=== Page extract ===
Praise for the work of adrienne maree brown
“Brown’s sensational second contribution to AK Press’s Black Dawn series, which highlights works of radical speculative fiction, picks up where Grievers left off. The H-8 epidemic, which sends the infected into comas, has ravaged a near-future Detroit, leaving the city a ghost town. Still, series protagonist Dune remains, scavenging for supplies and seeking the possibility of human connection with other survivors even as an intense winter rages. On her wanderings, Dune crosses paths with remaining Detroiters who help her to redefine community and learn more about the virus. Grief, loneliness, connection, and a little bit of magic all work together to create a powerful metaphor for grassroots activism. Equally thrilling and thought-provoking, this will put readers in mind of speculative greats like Octavia Butler and Samuel R. Delaney.” —Publishers Weekly (★ starred review)

=== Record extracts ===
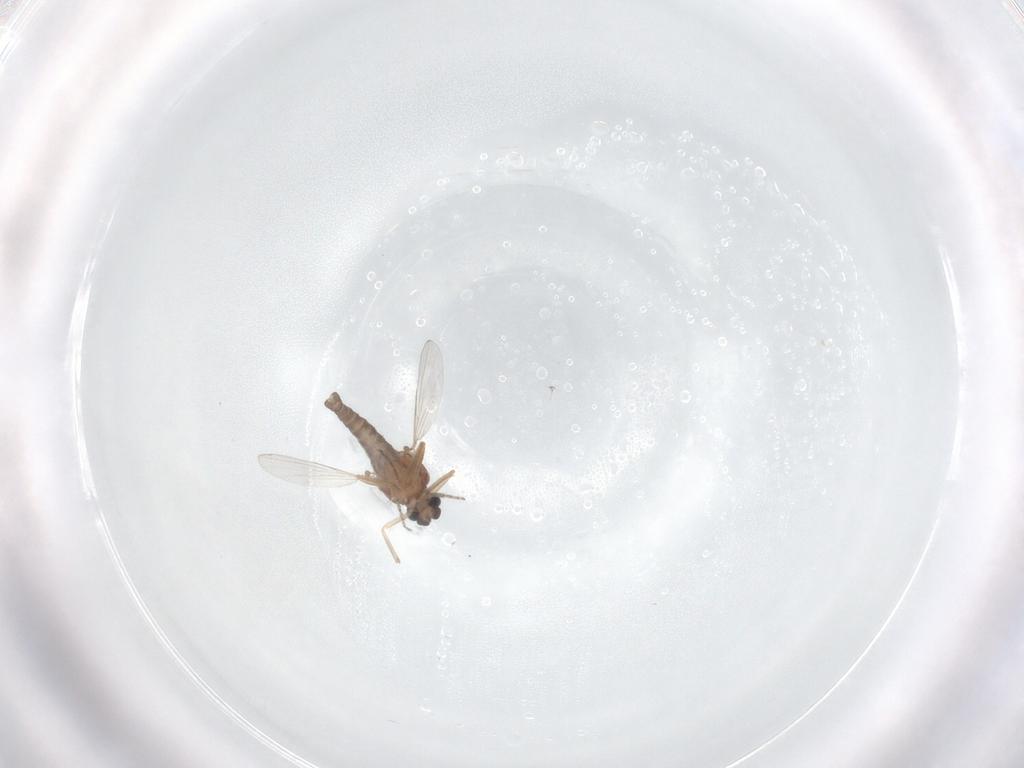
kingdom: Animalia
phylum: Arthropoda
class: Insecta
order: Diptera
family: Ceratopogonidae
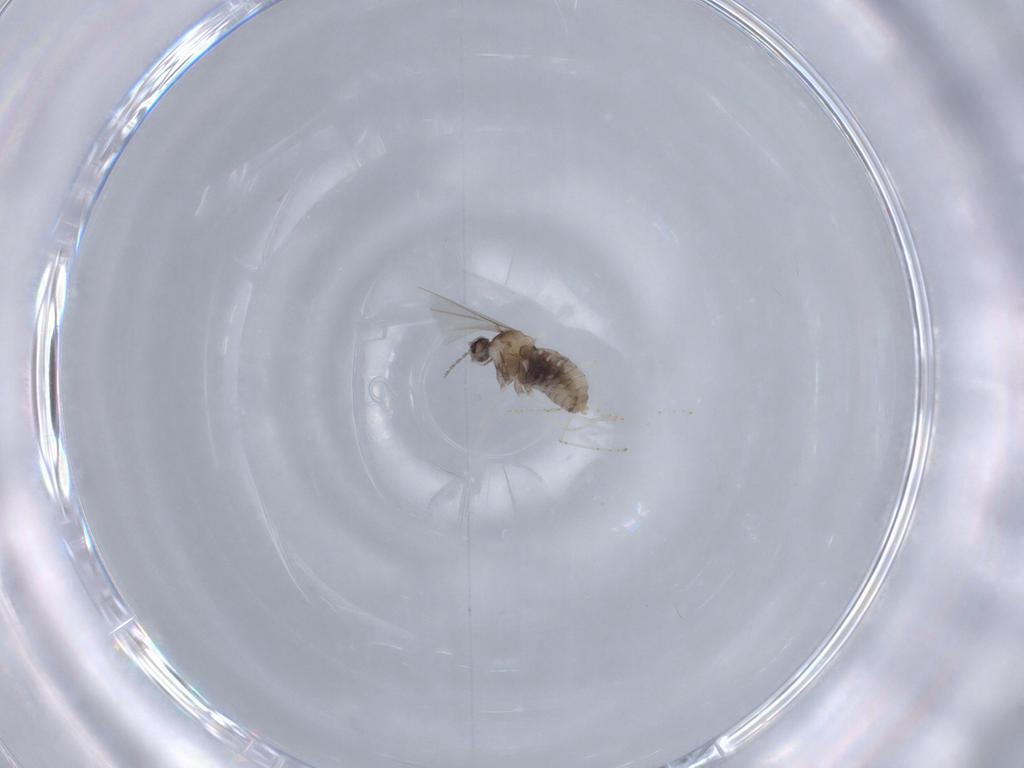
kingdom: Animalia
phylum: Arthropoda
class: Insecta
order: Diptera
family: Cecidomyiidae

=== The problem ===
Extend the page of praise for adrienne maree brown's work, picking up after the Publishers Weekly review.

=== Written answer ===
“Bestseller Brown (Pleasure Activism) makes her fiction debut with the powerful, emotional story of Dune, a young woman living in Detroit, Mich., in the midst of a bizarre epidemic … The first novel in AK Press’s new Black Dawn series, which will focus on speculative fiction that expresses the values of antiracism, feminism, anticolonialism, and anticapitalism, this hits the nail on the head with its deep, moving exploration of loss, family, community, gentrification, and rapidly changing urban landscapes. It’s a strong precedent that will leave readers eager for more.” —Publishers Weekly (★ starred review)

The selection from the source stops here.